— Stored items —
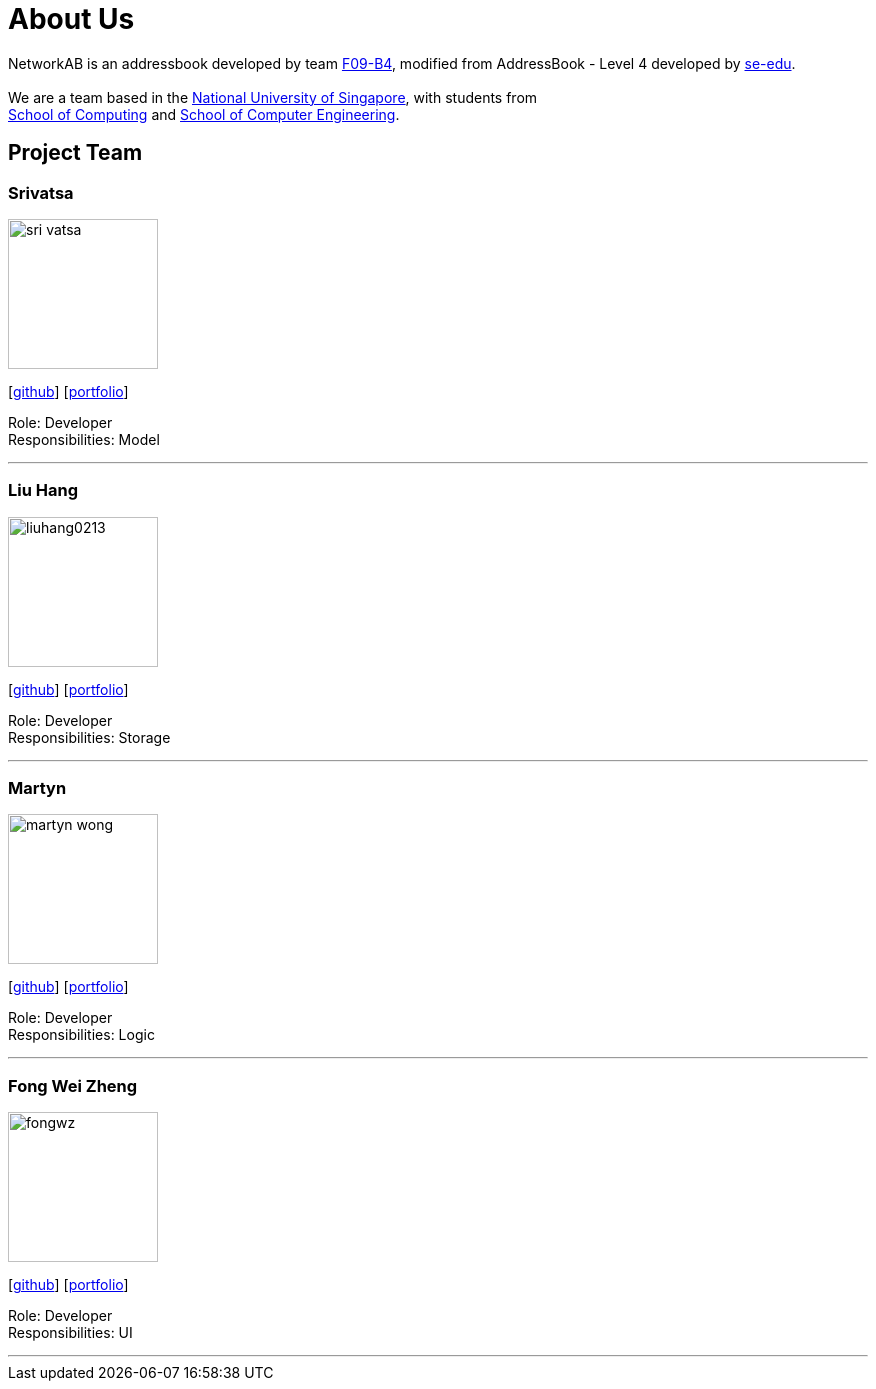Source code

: = About Us
:relfileprefix: team/
ifdef::env-github,env-browser[:outfilesuffix: .adoc]
:imagesDir: images
:stylesDir: stylesheets

NetworkAB is an addressbook developed by team https://github.com/orgs/CS2103AUG2017-F09-B4/people[F09-B4], modified from AddressBook - Level 4 developed by https://github.com/se-edu/addressbook-level4[se-edu]. +
{empty} +
We are a team based in the http://www.nus.edu.sg/[National University of Singapore], with students from +
http://www.comp.nus.edu.sg[School of Computing] and http://www.ceg.nus.edu.sg/[School of Computer Engineering].

== Project Team

=== Srivatsa
image::sri-vatsa.jpg[width="150", align="left"]
{empty}[https://github.com/Sri-vatsa[github]] [<<srivatsa#, portfolio>>]

Role: Developer +
Responsibilities: Model

'''

=== Liu Hang
image::liuhang0213.jp1g[width="150", align="left"]
{empty}[http://github.com/liuhang0213[github]] [<<liuhang#, portfolio>>]

Role: Developer +
Responsibilities: Storage

'''

=== Martyn
image::martyn-wong.jpg[width="150", align="left"]
{empty}[http://github.com/martyn-wong[github]] [<<martyn#, portfolio>>]

Role: Developer +
Responsibilities: Logic

'''

=== Fong Wei Zheng
image::fongwz.jpg[width="150", align="left"]
{empty}[https://github.com/fongwz[github]] [<<weizheng#, portfolio>>]

Role: Developer +
Responsibilities: UI

'''
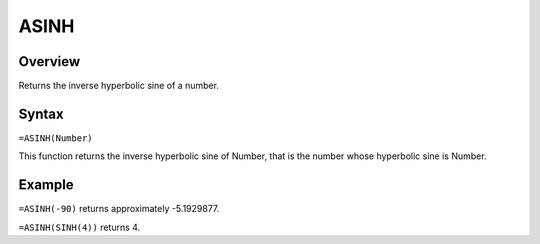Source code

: =====
ASINH
=====

Overview
--------

Returns the inverse hyperbolic sine of a number.

Syntax
------

``=ASINH(Number)``

This function returns the inverse hyperbolic sine of Number, that is the number whose hyperbolic sine is Number.

Example
-------

``=ASINH(-90)`` returns approximately -5.1929877.

``=ASINH(SINH(4))`` returns 4.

— What this task involves —
Wherever the word "empty" appears in the entries above, copy that whole line.

— The completed task —
{empty} +
{empty}[https://github.com/Sri-vatsa[github]] [<<srivatsa#, portfolio>>]
{empty}[http://github.com/liuhang0213[github]] [<<liuhang#, portfolio>>]
{empty}[http://github.com/martyn-wong[github]] [<<martyn#, portfolio>>]
{empty}[https://github.com/fongwz[github]] [<<weizheng#, portfolio>>]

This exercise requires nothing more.